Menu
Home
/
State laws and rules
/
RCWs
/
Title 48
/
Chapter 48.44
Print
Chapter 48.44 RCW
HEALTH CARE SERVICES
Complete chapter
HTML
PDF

What the task asks -
Begin with the line that contains "State laws and rules" and quote each line after it exactly, stopping after the last line of the data.

Response area -
State laws and rules
/
RCWs
/
Title 48
/
Chapter 48.44
Print
Chapter 48.44 RCW
HEALTH CARE SERVICES
Complete chapter
HTML
PDF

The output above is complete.